The NNR website has already published the presentations made in Tableview, where there was also dissatisfaction expressed with the process. “The notice requiring public participation was only published in late November 2023 and the deadline of 15 January 2024 for comments was unrealistic due to poor communication and many of the public being away over the festive season” according to a concerned resident of Tableview.


A major concern was about the reports of large cracks in the containment domes which cover the nuclear reactors. “The containment walls are being patched, but what about the ongoing damage to the steel reinforcement from the many years of chlorine ingress?” Chlorine is a component of sea salt and is what causes steel near the sea to rust more rapidly than inland structures.


Dr Marius Joubert also spoke at the Tableview hearings, and expressed concerns about the safety of extending the life of Koeberg. “Similar to Fukushima, Koeberg has a history of project delivery problems, which has raised concerns about the plant’s safety and reliability,” he says.


Joubert is also concerned about the risk of earthquakes causing a nuclear accident. “This is because the region is located near the boundary between the African plate and the South American plate, two of the earth’s major tectonic plates. These plates are constantly moving, and then they rub against each other and can cause earthquakes,” says Joubert. He believes there is a 64% probability of an earthquake in the western part of South Africa of magnitude 8.0 or greater within the next twenty years, and Koeberg was not designed to be able to withstand such a powerful quake.


At the Atlantis hearing, Francesca de Gasparis, director of the South Africa Faith Communities Environmental Institute (SAFCEI) pointed out that “There is no plan in place to evacuate anyone further than 16 km from Koeberg, but evidence from Fukushima and Chernobyl illustrate that radioactive dust can go as far as 50 km.” The International Atomic Energy Agency (IAEA) report was also noted by de Gasparis, who expressed “concern that Eskom has not yet met many crucial safety recommendations made in this report and will only do so in many cases after the extension of the licence is granted, if at all”. The same IAEA report stated that “not all necessary data for the containment structure will be available to demonstrate the intended safety function” during the life extension period.
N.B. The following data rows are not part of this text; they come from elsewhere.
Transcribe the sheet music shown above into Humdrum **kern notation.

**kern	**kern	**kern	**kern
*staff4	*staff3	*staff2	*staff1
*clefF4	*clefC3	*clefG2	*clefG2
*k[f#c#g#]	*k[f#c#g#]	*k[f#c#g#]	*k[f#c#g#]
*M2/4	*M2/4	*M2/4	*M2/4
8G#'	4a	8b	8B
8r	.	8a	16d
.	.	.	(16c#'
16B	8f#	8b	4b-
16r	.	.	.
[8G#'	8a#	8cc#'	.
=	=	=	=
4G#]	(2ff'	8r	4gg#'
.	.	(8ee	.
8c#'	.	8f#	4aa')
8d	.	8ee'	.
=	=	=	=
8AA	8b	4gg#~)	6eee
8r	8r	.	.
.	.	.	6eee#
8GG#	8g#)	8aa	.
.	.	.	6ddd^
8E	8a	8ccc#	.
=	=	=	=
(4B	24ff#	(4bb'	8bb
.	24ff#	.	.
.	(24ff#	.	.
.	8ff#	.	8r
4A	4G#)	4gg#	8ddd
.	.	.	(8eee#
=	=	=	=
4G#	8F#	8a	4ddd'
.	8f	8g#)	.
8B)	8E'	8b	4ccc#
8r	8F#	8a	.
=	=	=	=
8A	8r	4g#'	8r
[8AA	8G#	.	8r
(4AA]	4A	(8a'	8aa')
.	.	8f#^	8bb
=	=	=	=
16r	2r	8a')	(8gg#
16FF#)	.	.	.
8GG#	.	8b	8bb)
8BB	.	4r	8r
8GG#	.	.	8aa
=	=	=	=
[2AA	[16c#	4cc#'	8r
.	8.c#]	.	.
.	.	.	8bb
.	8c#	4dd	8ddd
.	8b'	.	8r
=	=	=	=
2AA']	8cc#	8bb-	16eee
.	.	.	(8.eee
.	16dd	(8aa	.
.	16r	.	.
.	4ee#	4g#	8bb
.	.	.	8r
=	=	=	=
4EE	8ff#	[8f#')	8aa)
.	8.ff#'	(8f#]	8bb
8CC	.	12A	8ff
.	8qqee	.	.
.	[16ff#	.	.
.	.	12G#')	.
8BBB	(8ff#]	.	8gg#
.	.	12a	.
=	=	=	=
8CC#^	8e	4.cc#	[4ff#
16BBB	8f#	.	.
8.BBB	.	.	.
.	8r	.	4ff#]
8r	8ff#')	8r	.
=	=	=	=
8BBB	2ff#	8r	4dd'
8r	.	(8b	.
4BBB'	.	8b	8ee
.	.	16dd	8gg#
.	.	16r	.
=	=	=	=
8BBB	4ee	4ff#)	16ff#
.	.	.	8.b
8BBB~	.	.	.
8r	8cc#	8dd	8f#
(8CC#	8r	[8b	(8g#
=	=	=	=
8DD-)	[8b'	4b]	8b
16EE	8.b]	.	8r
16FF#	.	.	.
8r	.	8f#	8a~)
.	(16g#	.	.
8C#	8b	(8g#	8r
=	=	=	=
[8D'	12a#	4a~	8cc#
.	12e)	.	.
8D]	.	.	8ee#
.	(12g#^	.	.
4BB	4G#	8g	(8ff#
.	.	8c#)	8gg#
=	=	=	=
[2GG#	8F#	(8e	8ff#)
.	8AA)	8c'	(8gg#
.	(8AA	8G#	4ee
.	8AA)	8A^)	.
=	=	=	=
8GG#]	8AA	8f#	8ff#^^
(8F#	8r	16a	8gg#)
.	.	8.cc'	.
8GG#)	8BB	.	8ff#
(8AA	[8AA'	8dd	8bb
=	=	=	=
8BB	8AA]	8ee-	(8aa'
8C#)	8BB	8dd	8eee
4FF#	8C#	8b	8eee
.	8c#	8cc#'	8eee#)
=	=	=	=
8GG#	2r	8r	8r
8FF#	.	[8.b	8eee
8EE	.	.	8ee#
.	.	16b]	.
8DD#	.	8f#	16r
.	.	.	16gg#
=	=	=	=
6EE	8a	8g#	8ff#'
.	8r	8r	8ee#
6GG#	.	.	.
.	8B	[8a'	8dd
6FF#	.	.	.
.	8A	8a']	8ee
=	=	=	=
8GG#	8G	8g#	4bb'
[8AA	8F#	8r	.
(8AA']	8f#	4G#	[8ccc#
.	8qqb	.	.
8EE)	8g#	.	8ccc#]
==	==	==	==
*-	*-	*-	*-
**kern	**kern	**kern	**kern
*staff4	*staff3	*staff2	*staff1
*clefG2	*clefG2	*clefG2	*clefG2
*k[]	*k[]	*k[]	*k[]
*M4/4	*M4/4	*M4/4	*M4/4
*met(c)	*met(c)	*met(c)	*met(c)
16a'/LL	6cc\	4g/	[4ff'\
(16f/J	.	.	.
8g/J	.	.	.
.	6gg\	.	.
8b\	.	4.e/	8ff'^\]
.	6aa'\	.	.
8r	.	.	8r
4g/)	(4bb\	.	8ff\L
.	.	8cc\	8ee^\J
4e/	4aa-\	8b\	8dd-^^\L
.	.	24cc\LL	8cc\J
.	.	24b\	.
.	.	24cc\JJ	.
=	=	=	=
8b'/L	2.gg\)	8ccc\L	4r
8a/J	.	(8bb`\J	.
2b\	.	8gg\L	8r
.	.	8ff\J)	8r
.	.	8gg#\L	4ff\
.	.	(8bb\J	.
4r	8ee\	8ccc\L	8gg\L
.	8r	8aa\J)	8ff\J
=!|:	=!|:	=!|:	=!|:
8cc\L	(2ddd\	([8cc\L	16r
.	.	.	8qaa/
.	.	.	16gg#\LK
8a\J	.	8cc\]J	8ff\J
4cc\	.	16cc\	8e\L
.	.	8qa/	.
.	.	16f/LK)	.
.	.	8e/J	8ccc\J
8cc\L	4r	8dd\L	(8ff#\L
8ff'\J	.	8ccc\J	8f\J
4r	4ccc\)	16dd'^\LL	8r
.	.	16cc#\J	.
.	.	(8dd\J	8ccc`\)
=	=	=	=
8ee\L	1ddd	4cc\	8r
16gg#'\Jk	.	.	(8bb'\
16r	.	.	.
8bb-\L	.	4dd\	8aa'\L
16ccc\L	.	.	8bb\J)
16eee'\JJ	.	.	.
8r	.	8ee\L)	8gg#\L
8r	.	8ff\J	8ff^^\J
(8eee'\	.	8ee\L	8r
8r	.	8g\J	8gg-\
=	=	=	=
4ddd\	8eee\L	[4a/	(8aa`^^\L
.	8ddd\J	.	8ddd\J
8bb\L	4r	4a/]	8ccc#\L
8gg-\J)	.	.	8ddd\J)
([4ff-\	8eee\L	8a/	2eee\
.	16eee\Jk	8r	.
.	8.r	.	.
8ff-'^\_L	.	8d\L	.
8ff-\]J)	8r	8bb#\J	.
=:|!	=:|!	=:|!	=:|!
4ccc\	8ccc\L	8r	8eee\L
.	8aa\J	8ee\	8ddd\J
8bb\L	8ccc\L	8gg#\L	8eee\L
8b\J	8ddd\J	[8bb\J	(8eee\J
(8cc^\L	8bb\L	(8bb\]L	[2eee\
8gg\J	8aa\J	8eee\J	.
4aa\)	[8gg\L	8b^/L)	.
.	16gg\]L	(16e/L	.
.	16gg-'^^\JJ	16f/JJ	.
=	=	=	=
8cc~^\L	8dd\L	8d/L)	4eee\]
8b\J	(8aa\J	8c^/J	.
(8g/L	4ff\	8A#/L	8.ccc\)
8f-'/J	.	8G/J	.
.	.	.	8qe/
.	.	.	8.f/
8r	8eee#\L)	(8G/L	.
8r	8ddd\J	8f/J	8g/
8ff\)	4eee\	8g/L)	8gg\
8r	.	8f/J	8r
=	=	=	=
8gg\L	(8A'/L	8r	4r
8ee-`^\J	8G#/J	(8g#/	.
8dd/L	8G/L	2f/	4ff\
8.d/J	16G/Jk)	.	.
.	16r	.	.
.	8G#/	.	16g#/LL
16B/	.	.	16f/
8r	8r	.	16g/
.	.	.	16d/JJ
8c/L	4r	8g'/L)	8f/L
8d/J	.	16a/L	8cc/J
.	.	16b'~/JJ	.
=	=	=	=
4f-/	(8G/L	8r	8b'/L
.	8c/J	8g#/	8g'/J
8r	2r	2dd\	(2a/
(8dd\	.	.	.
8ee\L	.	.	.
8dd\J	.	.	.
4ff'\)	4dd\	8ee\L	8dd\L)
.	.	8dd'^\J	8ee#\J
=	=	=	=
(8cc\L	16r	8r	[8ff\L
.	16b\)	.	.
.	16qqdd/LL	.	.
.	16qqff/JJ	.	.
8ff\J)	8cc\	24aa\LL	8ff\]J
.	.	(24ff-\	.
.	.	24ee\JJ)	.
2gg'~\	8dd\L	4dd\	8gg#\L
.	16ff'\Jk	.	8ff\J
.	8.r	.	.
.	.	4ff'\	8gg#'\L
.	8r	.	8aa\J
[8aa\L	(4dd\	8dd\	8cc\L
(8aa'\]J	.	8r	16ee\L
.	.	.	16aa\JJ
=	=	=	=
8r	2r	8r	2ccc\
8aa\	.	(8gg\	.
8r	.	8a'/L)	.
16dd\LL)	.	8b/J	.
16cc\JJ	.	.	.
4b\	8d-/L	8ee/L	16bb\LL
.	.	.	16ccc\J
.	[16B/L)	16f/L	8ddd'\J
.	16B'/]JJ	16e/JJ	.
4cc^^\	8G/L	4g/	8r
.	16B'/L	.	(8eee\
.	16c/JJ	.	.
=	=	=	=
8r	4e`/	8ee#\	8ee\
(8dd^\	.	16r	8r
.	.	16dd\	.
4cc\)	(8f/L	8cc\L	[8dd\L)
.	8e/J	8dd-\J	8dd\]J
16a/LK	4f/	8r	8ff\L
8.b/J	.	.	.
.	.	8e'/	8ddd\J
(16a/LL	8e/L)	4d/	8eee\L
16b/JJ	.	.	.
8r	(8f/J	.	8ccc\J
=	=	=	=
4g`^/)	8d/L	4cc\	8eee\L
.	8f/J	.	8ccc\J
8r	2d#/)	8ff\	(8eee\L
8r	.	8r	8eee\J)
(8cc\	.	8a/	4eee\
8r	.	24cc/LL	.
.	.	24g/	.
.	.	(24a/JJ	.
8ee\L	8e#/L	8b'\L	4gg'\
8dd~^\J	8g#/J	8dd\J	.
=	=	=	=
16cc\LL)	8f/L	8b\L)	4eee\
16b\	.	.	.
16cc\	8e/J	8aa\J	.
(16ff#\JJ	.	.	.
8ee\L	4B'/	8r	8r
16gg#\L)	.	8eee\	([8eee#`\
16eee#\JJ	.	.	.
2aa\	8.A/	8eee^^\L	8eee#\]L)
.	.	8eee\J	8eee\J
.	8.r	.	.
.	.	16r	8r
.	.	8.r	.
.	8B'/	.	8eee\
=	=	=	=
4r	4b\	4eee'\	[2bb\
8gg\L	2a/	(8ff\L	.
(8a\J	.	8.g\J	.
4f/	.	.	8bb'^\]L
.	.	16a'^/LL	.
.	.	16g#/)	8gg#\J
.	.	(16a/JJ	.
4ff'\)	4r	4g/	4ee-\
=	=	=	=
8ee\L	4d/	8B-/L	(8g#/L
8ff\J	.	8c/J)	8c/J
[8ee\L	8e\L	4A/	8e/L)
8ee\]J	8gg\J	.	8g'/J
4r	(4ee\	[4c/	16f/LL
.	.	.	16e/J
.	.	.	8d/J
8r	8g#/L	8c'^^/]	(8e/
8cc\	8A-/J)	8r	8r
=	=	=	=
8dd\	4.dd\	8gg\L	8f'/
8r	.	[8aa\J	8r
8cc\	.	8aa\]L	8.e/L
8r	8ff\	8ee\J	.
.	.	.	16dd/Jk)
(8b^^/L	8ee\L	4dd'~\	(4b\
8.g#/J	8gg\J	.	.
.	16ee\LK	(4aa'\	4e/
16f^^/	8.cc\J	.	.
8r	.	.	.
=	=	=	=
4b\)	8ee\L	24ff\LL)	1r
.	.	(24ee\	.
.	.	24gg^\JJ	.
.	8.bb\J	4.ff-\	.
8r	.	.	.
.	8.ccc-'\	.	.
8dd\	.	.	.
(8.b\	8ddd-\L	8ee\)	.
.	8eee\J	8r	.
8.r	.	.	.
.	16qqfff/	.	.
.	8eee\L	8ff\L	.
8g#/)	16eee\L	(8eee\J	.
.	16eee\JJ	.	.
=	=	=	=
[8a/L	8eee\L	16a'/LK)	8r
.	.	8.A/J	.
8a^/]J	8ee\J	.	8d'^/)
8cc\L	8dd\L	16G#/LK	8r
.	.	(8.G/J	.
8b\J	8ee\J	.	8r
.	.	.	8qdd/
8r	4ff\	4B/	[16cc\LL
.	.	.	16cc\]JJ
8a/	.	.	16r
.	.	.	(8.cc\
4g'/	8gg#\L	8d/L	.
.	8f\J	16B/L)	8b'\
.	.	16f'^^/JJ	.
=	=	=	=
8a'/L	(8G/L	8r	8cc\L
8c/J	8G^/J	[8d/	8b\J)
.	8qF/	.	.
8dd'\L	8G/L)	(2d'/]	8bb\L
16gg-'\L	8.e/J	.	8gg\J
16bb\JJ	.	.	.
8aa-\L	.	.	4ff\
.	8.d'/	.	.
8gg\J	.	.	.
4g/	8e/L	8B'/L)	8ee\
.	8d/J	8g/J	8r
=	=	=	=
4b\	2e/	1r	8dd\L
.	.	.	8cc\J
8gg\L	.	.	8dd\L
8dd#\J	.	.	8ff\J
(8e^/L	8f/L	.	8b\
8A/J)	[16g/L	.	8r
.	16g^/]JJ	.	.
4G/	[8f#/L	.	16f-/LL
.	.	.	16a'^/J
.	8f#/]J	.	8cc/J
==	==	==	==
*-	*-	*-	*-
“With a lack of transparency, massive safety concerns, and a poor public participation process, we call for the long-term operation of Koeberg to be stopped and discarded,” says Klaasen. “It is not the least cost option, and with our leaders focusing on nuclear energy instead of renewable energy, we see that this is clearly a move for profits rather than the benefit of people.”


The proposed final public consultation on the Koeberg licence renewal will be held on Saturday, February 17th, in Athlone. He encourages the public to attend and voice their concerns with regards to a possible life extension decision without sufficient information and the lack of transparency and accountability.